ASSIGNED TASK —
Repeat the lines below exactly as written, please, from the line with "Центральний спортивний портал" to the line with "Mohammed VI", both lines included, and no others.

----

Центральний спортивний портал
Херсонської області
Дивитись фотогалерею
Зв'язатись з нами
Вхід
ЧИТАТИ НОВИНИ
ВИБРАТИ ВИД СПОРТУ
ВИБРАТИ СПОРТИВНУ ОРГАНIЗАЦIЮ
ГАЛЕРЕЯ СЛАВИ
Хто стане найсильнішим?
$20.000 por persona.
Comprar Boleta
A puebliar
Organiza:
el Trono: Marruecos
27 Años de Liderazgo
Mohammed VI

----

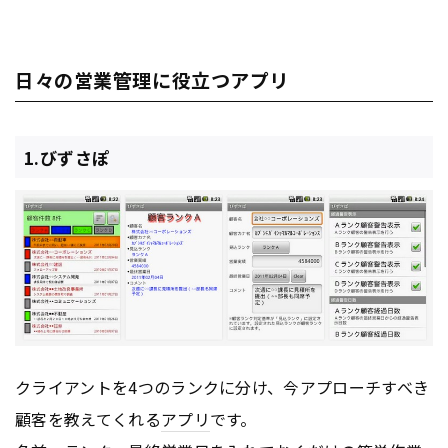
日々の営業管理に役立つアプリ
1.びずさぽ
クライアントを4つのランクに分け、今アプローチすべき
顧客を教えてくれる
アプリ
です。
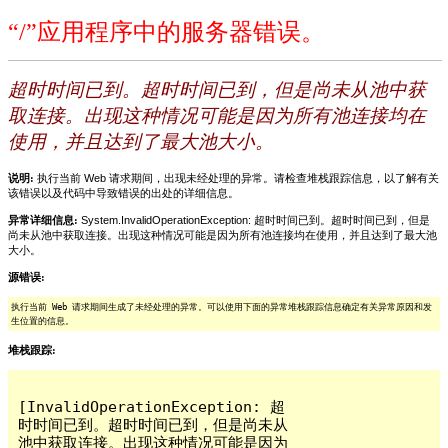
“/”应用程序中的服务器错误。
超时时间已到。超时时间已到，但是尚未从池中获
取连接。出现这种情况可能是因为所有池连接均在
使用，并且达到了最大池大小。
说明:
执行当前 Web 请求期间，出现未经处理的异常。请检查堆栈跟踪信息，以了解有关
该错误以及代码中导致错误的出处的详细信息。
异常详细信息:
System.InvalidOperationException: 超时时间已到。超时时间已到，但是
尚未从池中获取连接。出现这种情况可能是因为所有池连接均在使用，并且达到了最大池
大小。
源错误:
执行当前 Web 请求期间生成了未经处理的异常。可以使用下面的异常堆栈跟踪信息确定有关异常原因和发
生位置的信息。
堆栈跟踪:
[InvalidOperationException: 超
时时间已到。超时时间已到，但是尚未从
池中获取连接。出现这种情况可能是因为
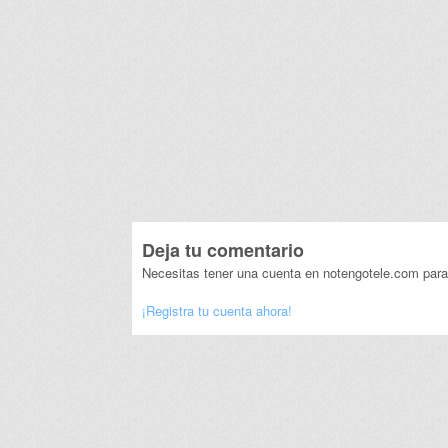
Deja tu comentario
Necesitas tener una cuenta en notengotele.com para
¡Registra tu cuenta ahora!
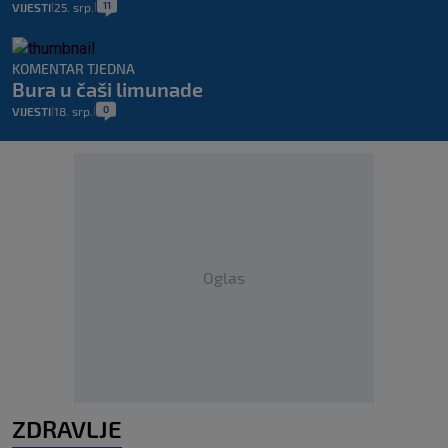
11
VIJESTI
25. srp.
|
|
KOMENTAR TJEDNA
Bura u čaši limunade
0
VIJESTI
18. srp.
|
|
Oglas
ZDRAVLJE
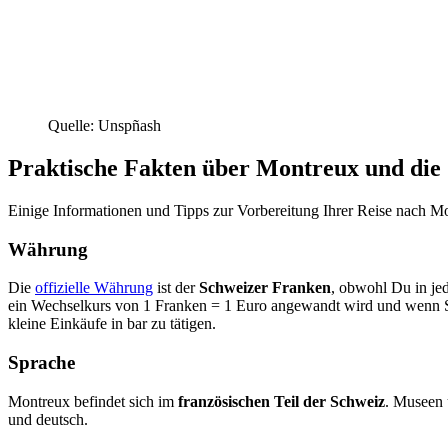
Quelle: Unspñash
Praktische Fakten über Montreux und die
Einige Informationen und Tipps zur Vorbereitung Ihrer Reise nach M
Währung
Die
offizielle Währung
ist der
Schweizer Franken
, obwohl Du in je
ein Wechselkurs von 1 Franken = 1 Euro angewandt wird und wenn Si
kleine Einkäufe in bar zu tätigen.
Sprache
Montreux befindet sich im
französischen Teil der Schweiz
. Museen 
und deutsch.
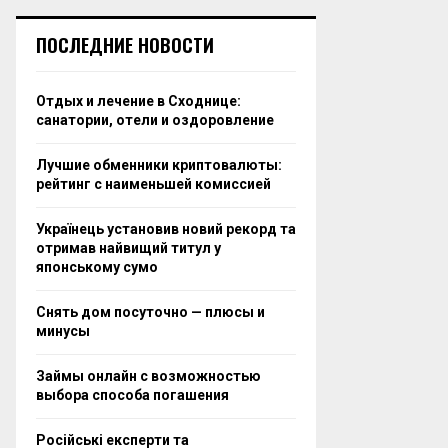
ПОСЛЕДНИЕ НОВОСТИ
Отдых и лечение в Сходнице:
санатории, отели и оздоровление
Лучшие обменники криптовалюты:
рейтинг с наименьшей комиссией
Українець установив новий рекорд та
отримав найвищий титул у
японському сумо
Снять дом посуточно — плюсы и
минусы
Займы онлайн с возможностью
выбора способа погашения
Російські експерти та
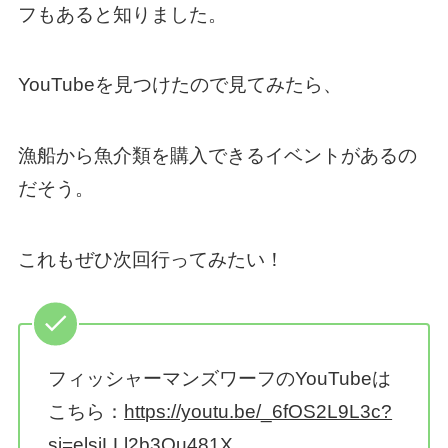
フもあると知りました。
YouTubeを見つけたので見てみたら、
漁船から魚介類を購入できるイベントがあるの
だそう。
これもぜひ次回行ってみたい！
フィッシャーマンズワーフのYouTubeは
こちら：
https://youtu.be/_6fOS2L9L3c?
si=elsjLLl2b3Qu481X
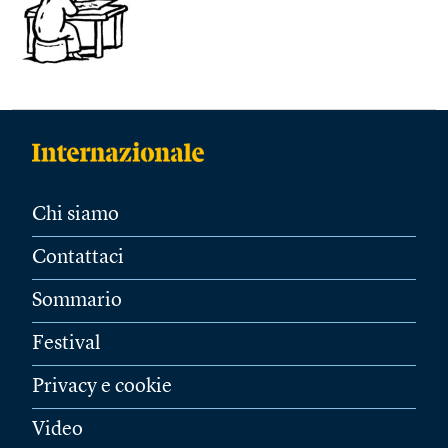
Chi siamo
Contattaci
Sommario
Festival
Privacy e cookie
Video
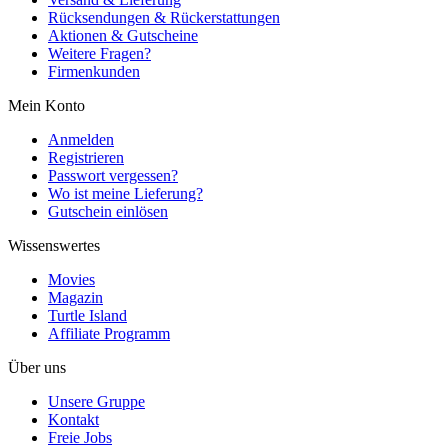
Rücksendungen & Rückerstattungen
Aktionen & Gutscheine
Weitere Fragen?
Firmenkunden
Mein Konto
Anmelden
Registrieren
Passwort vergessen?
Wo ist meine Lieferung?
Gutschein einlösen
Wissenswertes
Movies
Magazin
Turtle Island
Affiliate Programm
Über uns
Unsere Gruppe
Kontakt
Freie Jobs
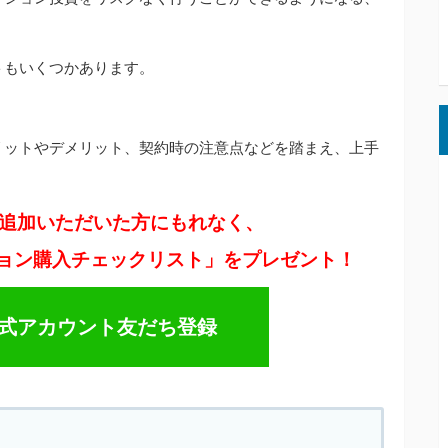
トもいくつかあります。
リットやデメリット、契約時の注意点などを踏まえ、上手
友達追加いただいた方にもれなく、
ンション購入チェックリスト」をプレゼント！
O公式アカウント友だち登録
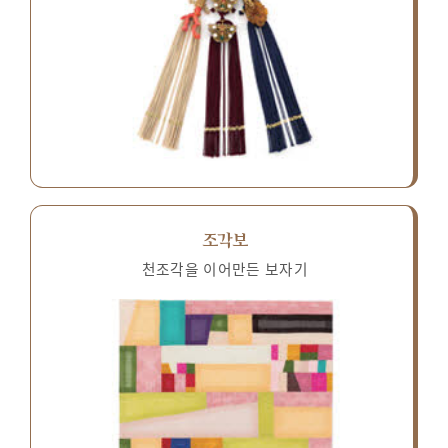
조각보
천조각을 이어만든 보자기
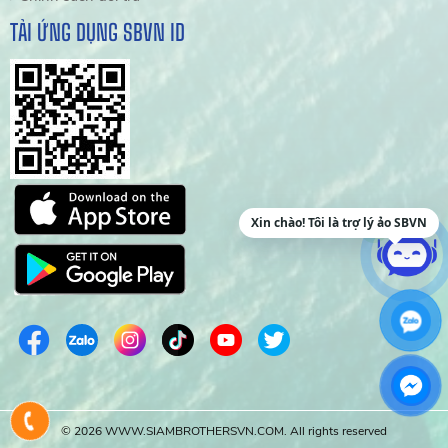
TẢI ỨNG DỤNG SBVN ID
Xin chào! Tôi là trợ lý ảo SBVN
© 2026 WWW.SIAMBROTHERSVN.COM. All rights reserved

----

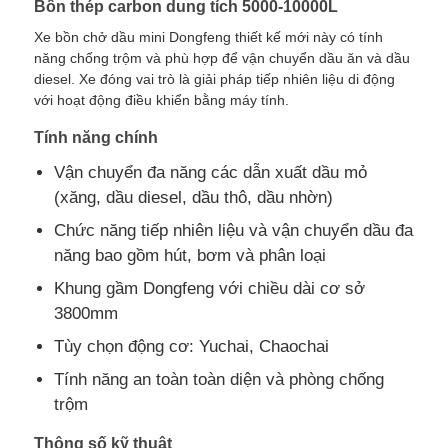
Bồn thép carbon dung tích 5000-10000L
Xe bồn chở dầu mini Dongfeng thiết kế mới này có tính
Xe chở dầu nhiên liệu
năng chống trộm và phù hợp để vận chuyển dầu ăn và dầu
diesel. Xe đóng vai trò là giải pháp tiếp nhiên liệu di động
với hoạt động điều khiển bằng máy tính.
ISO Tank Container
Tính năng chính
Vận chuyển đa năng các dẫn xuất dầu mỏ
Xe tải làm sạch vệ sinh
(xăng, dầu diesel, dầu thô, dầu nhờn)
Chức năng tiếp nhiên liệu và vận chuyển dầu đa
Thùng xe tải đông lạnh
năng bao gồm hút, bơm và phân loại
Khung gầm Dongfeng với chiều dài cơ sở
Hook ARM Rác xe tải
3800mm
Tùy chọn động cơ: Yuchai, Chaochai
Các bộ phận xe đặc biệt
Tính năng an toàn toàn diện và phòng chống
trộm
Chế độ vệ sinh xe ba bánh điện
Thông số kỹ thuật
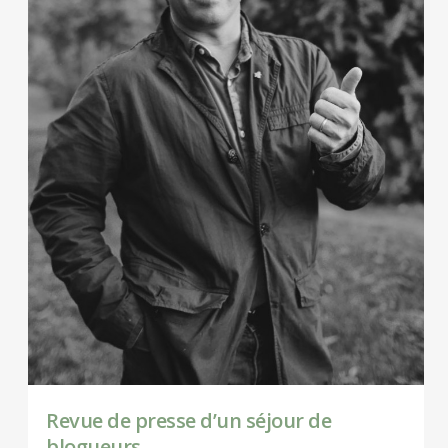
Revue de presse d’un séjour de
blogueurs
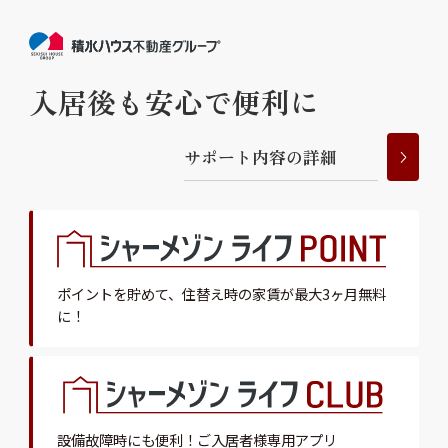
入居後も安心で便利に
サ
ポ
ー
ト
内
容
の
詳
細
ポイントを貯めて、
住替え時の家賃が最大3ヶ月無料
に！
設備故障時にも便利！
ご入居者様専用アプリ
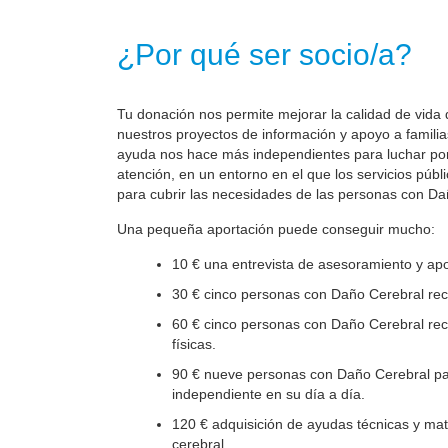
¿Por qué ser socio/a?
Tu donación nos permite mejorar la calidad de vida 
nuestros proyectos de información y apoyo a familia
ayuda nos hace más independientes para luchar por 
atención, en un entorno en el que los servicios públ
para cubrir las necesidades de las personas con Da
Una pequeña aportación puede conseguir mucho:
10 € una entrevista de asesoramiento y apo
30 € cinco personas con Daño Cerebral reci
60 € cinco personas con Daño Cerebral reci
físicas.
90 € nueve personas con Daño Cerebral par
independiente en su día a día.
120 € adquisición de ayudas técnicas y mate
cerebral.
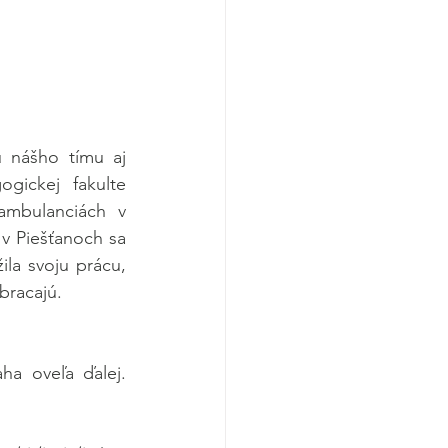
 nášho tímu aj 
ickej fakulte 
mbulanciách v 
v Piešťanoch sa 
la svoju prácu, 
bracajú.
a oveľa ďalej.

----

RESPONSE TO THE EXERCISE —
Центральний спортивний портал
Херсонської області
Дивитись фотогалерею
Зв'язатись з нами
Вхід
ЧИТАТИ НОВИНИ
ВИБРАТИ ВИД СПОРТУ
ВИБРАТИ СПОРТИВНУ ОРГАНIЗАЦIЮ
ГАЛЕРЕЯ СЛАВИ
Хто стане найсильнішим?
$20.000 por persona.
Comprar Boleta
A puebliar
Organiza:
el Trono: Marruecos
27 Años de Liderazgo
Mohammed VI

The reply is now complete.